An American-Australian study led by Lenny Vartanian showed that people will eat more cookies and snacks if they are in a noisy and chaotic environment and are, at the same time, made to feel they lack self-control. When your environment stresses you out and you feel powerless to change anything, you’ll grab the nearest junk food.
Poor Mental Health
In examining a century of research on stress and well-being, the University of South Carolina’s Paul Bliese and colleagues noted the importance of a workplace that promotes “mental hygiene.” Other research on work-place satisfaction has pointed to the advantages of employees’ being able to personalize their surroundings, but when those surroundings become cluttered, this may have diminishing returns. Certainly, feeling stressed by a desk piled with papers is enough to cause anyone’s mental hygiene to deteriorate.

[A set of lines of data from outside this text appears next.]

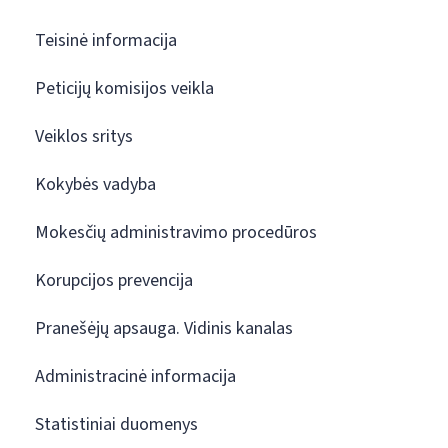
Teisinė informacija
Peticijų komisijos veikla
Veiklos sritys
Kokybės vadyba
Mokesčių administravimo procedūros
Korupcijos prevencija
Pranešėjų apsauga. Vidinis kanalas
Administracinė informacija
Statistiniai duomenys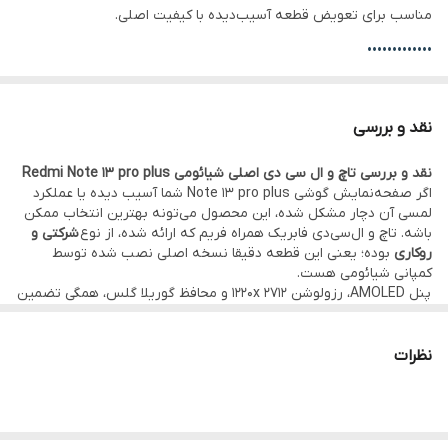
مناسب برای تعویض قطعه آسیب‌دیده با کیفیت اصلی.
✅ فریم
دارد
•••••••••••••
تفاوت ال‌سی‌دی با فریم و بدون فریم:
نقد و بررسی
با فریم:
نصب راحت‌تر، مناسب تعویض کامل ال‌سی‌دی، کاهش احتمال
نقد و بررسی تاچ و ال سی دی اصلی شیائومی Redmi Note 13 pro plus
آسیب یا شکستگی هنگام نصب.
اگر صفحه‌نمایش گوشی Note 13 pro plus شما آسیب دیده یا عملکرد
بدون فریم:
قیمت مناسب‌تر، نیاز به جدا کردن ال‌سی‌دی خراب از فریم
لمسی آن دچار مشکل شده، این محصول می‌تونه بهترین انتخاب ممکن
باشه. تاچ و ال‌سی‌دی فابریک همراه فریم که ارائه شده، از نوع
شرکتی و
قبلی و نصب ال‌سی‌دی جدید روی همان فریم.
روکاری
بوده؛ یعنی این قطعه دقیقا نسخه اصلی نصب شده توسط
•••••••••••••
کمپانی شیائومی هست.
پنل AMOLED، رزولوشن 1220x 2712 و محافظ گوریلا گلس، همگی تضمین
⚙️ مشخصات:
می‌کنن که کارایی و وضوح تصویر مثل روز اول باقی بمونه.
برخلاف نسخه‌های بازاری یا کپی که اغلب نور کمتر، رنگ‌های ناهماهنگ یا
• وضعیت: تست‌شده و سالم
حساسیت لمسی پایین دارن، این نسخه روکاری عملکردی دقیق و حرفه‌ای
نظرات
• فریم: دارد – نصب سریع‌تر و استحکام بیشتر
داره. نصب این قطعه به‌دلیل داشتن فریم کامل بسیار سریع‌تر و
مطمئن‌تر انجام می‌شه.
• کیفیت:
اصلی شرکتی و روکاری
| کیفیت ساخت مطابق استاندارد کمپانی
با توجه به این‌که موبو سیف واردکننده مستقیم این قطعاته، این
شیائومی
محصول با قیمت عمده و بدون واسطه در اختیار مشتری قرار گرفته. به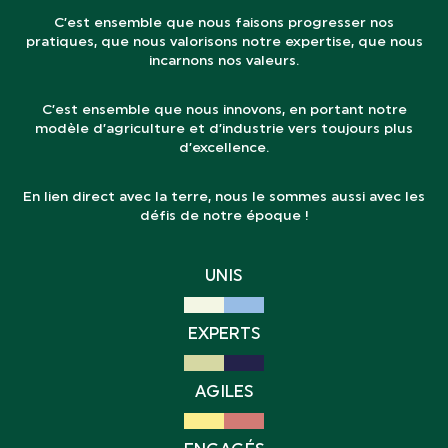
C’est ensemble que nous faisons progresser nos
pratiques, que nous valorisons notre expertise, que nous
incarnons nos valeurs.
C’est ensemble que nous innovons, en portant notre
modèle d’agriculture et d’industrie vers toujours plus
d’excellence.
En lien direct avec la terre, nous le sommes aussi avec les
défis de notre époque !
UNIS
EXPERTS
AGILES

Less Efficient Visual Processing
It’s harder to see when your surroundings are filled with random stimuli. James Cutting and Kacie Armstrong, at Cornell, found that subjects couldn’t interpret the emotional expressions on the faces of characters shown in crowded scenes. If this finding holds true in daily life, it means that you’ll be less accurate in figuring out how people are feeling when you’re seeing them amid clutter.
Lower, Not Higher, Creativity
As much as you enjoy strewing the products of your creativity all around you while in the midst of your best Martha Steward moments, research by the Harvard team suggests that you’d be better off acting more like her by keeping things tidy as you go or placing as much emphasis on cleaning up after you finish as you did on making the mess in the first place. If you can’t stop yourself from acquiring possessions to support your creativity, ask yourself why you feel the need to accumulate every gadget out there. It’s true that we’re bombarded by ads promoting “necessities” for every possible project; it’s better to choose one or two items with multiple uses.